Text provided:
Bank a debtor in respect of deposits.

The bank is a debtor to the customer (Foley v. Hill, 1848, 2 H.L.C. 28; Robarts v. Tucker, 1851, 16 Q.B. 560; Webb v. Derbyshire, [1906] 1 Ch. 135), not a bailee or a trustee (Ex parte Waring, 1866, 36 L.J. Ch. 151), in respect of money deposited with it, and not actually appropriated to a particular purpose. (Farley v. Turner, 1857, 26 L.J. Ch. 710.)

And the relation is still that of debtor and creditor if the customer has overdrawn his account. (Cunliffe Brooks v. Blackburn, 1884, 9 App. Cas. 857.)

It follows that upon the insolvency of the bank the customer has merely a right of proof in respect of his current or deposit accounts. (Re Barned's Bank, 1870, 39 L.J. Ch. 635.)

It follows also that the bank can be discharged only by payments made to the customer, his agent or principal (Sims v. Bond, 1833, 5 B. & Ad. 389), or to some person who by mercantile law can give a good discharge.

Interest on deposits.

Interest is not payable on a deposit or loan except by statute or by express agreement (Edwards v. Vere, 1833, 5 B. & Ad. 282; in re Gosman, 1881, 17 Ch. D. 771), or where a contract to pay interest may be implied from the mode of dealing between the parties (In re Duncan & Co., [1905] 1 Ch. 307; In re East of England Banking Co., 1868, L.R. 4 Ch. 14), the usage of trade, or other circumstances.

Listing:
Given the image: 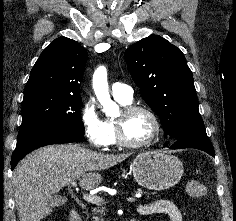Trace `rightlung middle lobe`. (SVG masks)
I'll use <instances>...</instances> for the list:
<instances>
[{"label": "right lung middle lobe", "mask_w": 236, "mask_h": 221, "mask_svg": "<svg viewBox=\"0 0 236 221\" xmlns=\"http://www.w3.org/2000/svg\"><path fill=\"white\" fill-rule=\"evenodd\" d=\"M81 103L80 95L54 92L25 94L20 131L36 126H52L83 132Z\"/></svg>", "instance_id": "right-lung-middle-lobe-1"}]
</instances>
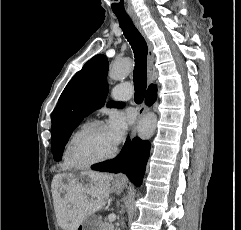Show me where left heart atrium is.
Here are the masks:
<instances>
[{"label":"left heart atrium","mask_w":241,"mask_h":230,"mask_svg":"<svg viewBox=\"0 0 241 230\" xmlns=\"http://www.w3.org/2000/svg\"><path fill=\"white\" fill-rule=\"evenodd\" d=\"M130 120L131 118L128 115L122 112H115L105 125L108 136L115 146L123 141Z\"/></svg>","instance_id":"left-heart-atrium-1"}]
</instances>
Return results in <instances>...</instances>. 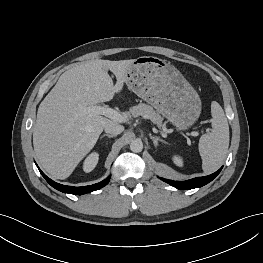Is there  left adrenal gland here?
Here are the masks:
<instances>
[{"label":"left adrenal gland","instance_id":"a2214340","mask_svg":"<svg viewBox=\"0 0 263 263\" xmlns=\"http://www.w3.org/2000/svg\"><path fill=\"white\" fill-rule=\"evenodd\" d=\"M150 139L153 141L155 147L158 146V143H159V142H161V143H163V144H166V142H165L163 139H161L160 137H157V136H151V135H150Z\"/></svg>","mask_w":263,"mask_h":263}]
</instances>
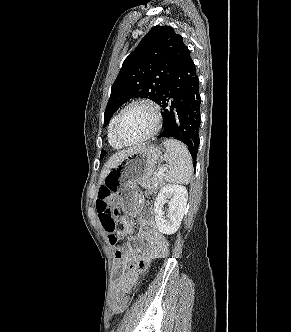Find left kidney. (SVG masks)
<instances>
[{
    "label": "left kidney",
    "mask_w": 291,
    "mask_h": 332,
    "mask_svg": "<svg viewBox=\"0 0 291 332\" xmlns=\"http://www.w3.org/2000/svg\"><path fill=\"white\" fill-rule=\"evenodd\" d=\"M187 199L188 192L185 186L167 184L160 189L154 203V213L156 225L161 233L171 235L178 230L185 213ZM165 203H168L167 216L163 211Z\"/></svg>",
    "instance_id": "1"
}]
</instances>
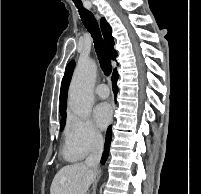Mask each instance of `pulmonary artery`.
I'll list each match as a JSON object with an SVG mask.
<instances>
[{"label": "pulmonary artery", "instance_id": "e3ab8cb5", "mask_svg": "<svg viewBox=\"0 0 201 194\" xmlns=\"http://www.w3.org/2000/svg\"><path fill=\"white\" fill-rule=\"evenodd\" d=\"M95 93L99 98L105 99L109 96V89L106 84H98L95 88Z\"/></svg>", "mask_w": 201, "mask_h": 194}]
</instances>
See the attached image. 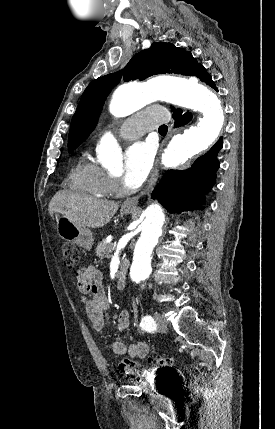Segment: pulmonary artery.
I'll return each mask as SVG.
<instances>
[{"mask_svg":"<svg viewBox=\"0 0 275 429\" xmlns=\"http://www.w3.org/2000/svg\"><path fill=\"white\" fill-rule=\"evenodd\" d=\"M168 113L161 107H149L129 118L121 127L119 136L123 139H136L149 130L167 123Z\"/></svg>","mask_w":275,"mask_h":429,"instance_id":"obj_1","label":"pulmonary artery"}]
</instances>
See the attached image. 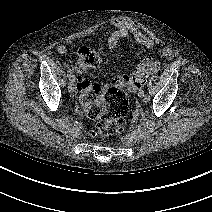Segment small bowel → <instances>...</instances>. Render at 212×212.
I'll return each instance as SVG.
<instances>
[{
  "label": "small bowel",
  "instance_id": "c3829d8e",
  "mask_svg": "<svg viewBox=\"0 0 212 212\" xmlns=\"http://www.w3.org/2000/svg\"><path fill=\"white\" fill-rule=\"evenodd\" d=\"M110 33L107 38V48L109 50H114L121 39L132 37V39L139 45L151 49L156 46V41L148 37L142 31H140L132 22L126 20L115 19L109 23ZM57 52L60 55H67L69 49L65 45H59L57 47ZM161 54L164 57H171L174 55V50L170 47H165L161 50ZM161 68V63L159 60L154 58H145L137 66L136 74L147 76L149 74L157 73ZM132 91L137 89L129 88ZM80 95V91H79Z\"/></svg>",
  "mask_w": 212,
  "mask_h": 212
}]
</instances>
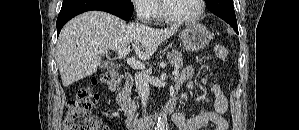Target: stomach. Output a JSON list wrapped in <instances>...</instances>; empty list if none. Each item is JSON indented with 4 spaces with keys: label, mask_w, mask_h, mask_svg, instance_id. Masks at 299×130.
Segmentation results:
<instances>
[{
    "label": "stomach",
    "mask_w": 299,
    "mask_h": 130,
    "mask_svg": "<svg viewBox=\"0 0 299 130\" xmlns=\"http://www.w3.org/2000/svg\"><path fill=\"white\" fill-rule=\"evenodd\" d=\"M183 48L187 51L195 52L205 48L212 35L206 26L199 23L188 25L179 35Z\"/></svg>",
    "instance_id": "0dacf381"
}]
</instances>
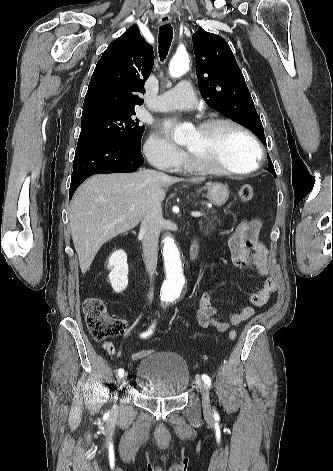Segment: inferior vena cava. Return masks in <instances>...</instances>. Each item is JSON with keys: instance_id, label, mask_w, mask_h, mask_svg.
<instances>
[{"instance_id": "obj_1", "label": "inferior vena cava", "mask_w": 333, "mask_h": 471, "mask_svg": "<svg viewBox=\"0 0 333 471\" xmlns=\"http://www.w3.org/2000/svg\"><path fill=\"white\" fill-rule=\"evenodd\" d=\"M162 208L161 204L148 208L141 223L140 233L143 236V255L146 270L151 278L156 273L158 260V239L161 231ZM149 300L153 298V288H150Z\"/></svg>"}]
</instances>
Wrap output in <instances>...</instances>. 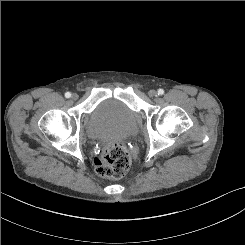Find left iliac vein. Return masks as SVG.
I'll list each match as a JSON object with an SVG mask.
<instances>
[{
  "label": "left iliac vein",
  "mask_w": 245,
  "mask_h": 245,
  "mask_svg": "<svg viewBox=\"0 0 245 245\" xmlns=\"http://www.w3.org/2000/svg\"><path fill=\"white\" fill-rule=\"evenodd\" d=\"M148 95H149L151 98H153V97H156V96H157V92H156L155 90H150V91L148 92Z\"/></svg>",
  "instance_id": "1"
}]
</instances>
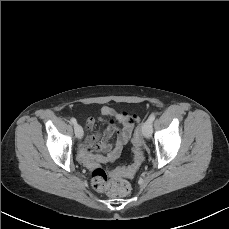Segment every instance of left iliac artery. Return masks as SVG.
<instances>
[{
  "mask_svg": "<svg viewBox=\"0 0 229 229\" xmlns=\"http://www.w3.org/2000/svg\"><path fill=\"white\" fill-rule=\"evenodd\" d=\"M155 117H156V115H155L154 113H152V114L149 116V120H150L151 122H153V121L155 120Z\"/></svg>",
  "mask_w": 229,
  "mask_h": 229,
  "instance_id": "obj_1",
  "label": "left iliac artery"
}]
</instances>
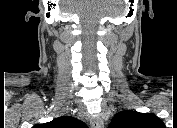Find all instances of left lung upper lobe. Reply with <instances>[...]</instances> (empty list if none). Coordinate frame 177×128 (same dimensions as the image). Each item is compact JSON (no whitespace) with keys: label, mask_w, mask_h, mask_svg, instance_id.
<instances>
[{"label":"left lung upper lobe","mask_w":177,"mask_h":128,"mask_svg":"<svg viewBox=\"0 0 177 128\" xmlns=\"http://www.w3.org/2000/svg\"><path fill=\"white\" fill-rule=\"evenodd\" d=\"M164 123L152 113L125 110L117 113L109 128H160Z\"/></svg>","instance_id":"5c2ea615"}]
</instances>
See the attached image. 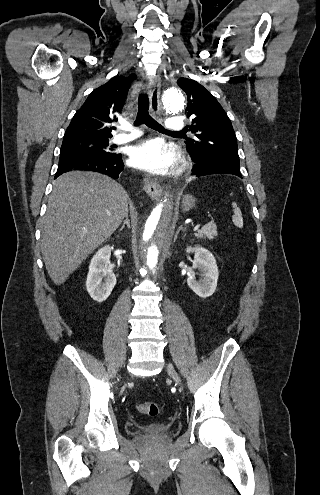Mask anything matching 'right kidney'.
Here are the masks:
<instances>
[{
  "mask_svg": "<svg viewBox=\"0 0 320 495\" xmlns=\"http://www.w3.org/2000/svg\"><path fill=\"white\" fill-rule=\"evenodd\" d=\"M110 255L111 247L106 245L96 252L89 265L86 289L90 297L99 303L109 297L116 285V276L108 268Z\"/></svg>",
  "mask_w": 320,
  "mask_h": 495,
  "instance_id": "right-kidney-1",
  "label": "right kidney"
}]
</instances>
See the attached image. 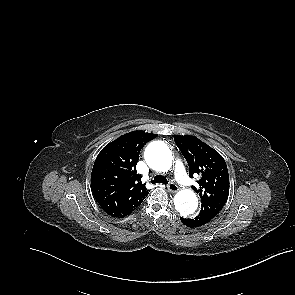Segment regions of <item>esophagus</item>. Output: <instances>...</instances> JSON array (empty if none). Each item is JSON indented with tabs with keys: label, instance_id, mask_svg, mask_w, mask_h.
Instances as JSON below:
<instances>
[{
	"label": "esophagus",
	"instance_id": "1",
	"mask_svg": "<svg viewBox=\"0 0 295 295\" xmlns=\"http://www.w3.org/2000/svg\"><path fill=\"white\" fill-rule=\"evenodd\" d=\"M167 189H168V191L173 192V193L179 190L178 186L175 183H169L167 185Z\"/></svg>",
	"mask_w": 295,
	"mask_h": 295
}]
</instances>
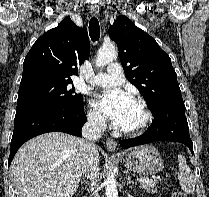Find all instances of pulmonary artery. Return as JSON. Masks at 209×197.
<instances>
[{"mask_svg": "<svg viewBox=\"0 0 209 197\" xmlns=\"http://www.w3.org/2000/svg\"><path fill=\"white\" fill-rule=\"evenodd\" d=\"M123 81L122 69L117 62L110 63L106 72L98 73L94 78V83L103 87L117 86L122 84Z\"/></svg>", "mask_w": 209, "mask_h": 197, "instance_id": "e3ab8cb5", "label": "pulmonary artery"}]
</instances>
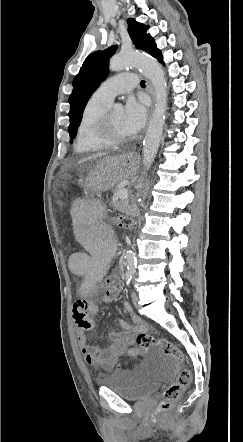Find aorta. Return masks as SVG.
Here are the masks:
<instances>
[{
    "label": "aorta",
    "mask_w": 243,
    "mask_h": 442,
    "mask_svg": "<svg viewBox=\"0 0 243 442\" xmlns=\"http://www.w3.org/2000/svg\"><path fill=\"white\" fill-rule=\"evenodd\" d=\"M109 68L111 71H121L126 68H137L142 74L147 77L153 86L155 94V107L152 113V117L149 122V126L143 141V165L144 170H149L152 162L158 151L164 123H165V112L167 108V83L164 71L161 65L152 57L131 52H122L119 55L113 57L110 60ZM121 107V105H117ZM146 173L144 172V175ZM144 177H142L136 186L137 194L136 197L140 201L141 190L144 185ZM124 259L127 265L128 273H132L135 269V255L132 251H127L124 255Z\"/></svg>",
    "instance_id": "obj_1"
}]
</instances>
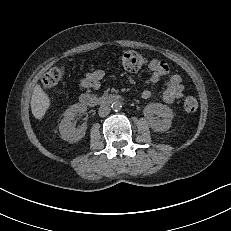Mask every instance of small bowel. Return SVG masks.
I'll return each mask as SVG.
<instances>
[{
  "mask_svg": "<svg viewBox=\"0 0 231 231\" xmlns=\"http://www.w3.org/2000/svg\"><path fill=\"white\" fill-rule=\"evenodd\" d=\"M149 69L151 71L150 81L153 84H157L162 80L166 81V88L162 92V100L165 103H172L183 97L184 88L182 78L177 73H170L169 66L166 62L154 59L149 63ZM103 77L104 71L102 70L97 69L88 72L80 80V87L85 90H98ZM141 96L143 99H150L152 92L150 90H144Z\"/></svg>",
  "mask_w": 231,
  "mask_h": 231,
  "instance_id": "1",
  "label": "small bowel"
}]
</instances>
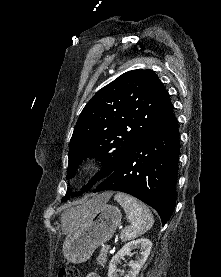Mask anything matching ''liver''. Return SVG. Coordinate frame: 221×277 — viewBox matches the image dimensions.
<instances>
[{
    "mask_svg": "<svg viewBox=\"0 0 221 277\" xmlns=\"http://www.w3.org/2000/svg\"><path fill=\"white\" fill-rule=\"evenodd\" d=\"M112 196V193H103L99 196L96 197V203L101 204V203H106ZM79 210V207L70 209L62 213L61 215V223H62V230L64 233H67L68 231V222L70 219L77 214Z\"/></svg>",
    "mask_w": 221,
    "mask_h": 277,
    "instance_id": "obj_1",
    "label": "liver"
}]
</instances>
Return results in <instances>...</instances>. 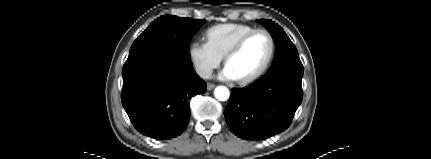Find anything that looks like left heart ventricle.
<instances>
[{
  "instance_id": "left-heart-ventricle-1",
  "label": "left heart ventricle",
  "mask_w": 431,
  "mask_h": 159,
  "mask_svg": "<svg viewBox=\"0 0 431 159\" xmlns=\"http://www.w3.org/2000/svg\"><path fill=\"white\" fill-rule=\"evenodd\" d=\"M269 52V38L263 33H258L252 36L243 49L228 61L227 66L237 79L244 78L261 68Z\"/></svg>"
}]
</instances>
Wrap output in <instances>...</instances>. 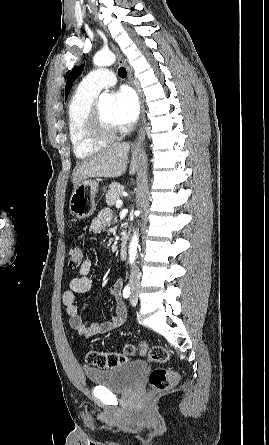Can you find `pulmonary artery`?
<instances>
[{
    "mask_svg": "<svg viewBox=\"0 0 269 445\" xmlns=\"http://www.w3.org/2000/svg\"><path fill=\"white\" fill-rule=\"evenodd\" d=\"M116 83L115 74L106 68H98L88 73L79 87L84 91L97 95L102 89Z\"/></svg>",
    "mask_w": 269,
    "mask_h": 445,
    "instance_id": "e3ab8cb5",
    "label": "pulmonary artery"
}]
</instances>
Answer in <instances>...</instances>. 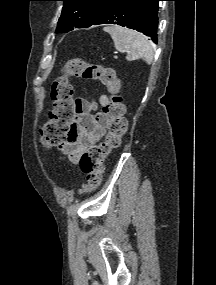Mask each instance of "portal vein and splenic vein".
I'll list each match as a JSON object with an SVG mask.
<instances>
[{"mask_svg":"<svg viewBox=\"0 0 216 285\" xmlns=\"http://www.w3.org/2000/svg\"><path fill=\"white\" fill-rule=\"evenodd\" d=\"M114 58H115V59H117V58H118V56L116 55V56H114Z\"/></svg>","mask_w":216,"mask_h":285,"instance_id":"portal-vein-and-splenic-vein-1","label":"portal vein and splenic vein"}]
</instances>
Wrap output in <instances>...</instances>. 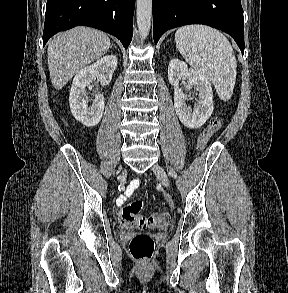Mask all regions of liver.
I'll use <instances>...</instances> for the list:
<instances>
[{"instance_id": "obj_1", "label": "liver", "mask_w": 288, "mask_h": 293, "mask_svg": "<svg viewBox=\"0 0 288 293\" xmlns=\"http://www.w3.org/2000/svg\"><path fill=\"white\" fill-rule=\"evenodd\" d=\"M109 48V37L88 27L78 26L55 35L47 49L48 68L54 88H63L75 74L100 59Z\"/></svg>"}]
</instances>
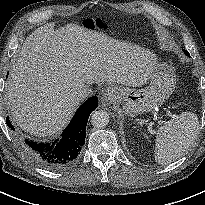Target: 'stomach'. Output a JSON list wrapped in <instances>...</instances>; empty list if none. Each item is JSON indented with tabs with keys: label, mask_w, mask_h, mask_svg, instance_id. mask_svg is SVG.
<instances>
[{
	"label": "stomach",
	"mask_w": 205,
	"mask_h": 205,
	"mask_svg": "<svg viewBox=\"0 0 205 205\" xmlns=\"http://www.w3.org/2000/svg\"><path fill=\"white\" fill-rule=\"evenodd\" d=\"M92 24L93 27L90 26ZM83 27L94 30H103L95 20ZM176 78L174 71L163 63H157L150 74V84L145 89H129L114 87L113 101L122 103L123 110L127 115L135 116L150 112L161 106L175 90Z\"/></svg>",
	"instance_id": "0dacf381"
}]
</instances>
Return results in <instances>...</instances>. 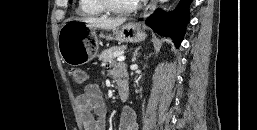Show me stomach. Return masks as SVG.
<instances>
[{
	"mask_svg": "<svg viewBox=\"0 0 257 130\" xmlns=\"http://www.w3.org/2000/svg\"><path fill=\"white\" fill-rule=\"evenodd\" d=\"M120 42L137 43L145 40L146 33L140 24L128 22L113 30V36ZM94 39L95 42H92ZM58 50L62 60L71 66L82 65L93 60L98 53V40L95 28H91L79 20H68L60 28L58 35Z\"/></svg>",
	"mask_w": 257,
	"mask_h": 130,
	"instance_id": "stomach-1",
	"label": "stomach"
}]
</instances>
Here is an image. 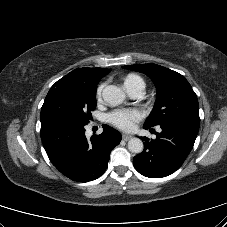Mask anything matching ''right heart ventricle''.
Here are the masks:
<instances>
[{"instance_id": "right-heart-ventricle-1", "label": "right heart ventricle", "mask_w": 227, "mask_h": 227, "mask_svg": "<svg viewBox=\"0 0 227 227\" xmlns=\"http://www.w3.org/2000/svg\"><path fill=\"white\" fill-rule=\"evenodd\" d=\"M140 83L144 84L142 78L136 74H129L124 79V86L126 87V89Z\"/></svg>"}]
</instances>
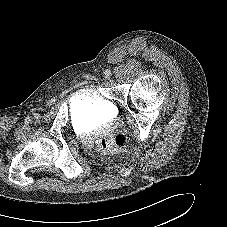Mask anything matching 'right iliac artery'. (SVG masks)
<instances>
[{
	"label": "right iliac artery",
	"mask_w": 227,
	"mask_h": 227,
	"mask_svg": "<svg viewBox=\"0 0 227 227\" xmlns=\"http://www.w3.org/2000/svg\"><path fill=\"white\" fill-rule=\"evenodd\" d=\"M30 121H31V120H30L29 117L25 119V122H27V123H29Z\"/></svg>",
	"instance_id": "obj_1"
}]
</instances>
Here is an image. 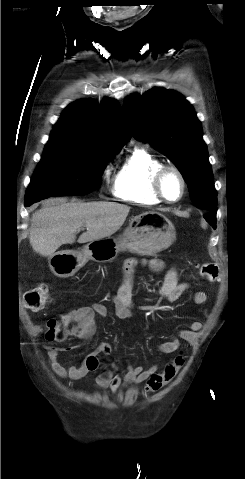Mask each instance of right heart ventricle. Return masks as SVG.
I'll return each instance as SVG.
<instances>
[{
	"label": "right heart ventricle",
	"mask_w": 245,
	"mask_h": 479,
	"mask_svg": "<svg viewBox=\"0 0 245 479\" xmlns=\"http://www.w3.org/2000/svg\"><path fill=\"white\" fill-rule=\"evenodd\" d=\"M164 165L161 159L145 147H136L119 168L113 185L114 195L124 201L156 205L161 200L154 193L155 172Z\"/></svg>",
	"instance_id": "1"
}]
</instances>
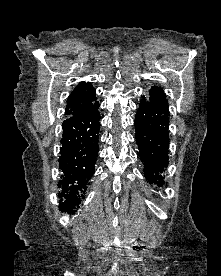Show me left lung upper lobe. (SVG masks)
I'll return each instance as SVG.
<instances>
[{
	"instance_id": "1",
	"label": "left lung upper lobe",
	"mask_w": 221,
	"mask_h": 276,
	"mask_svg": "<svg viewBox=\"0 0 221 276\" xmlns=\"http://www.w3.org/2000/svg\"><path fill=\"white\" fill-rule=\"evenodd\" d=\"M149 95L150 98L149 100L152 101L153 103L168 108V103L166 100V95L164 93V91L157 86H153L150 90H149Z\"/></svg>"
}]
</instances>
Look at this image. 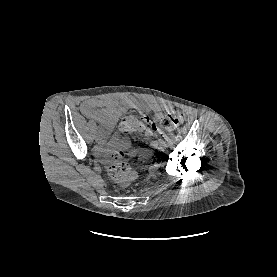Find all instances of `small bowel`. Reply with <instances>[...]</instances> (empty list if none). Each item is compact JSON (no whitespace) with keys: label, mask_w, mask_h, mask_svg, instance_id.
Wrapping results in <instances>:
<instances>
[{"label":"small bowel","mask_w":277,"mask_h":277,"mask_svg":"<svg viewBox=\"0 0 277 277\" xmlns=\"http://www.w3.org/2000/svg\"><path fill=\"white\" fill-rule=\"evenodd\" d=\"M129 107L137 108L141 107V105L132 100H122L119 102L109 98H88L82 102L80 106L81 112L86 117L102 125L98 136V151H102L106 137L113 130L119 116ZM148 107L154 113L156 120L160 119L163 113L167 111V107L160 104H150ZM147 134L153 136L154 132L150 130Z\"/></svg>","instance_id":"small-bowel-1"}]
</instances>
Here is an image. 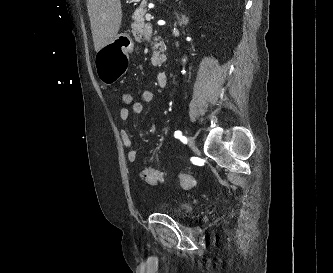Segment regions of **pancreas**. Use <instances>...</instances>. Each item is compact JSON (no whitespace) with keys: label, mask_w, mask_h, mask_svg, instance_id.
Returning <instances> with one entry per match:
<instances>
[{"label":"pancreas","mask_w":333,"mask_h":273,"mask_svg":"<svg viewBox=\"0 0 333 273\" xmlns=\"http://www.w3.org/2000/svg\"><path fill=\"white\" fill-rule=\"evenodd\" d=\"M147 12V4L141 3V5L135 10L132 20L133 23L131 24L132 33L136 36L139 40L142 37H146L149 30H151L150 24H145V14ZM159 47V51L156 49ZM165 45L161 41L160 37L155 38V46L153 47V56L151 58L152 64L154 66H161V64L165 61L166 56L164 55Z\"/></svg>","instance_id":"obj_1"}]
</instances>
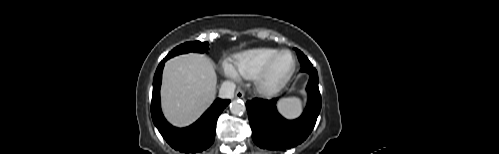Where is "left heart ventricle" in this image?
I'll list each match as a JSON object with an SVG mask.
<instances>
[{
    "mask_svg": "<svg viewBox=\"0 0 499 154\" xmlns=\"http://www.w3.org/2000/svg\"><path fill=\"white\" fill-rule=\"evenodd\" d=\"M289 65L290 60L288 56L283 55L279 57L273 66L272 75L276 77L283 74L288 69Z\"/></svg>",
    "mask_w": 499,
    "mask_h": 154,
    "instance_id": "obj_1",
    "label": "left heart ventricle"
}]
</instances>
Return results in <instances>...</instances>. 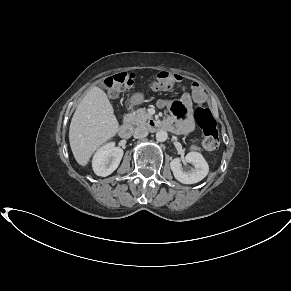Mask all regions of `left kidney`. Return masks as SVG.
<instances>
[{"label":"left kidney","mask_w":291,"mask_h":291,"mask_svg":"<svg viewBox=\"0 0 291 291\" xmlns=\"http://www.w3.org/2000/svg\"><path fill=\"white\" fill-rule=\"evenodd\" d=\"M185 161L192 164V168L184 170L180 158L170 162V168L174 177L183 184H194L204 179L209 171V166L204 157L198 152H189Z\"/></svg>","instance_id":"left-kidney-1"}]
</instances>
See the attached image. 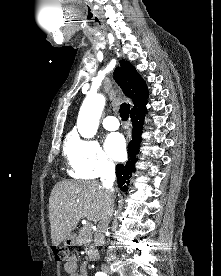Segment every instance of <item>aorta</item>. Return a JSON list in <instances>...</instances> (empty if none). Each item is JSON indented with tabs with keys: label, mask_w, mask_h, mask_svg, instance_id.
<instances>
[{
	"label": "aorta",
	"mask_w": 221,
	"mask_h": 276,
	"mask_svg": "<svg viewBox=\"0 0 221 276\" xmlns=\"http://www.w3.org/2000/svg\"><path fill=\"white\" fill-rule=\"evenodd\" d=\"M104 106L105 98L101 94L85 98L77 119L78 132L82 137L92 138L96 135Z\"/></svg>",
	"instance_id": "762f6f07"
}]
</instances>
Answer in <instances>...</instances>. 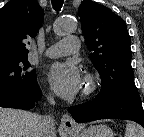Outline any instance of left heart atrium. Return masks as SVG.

Written tasks:
A – In the banking law passage, what right does the customer have in respect of current or deposit accounts when the bank becomes insolvent?
B – Extract the portion of the banking law passage starting at "It follows also" and ending at "Interest on deposits.".
The entries aren't needed for any of this.

The results:
A – The customer has merely a right of proof in respect of those accounts.

B –
It follows also that the bank can be discharged only by payments made to the customer, his agent or principal (Sims v. Bond, 1833, 5 B. & Ad. 389), or to some person who by mercantile law can give a good discharge.

Interest on deposits.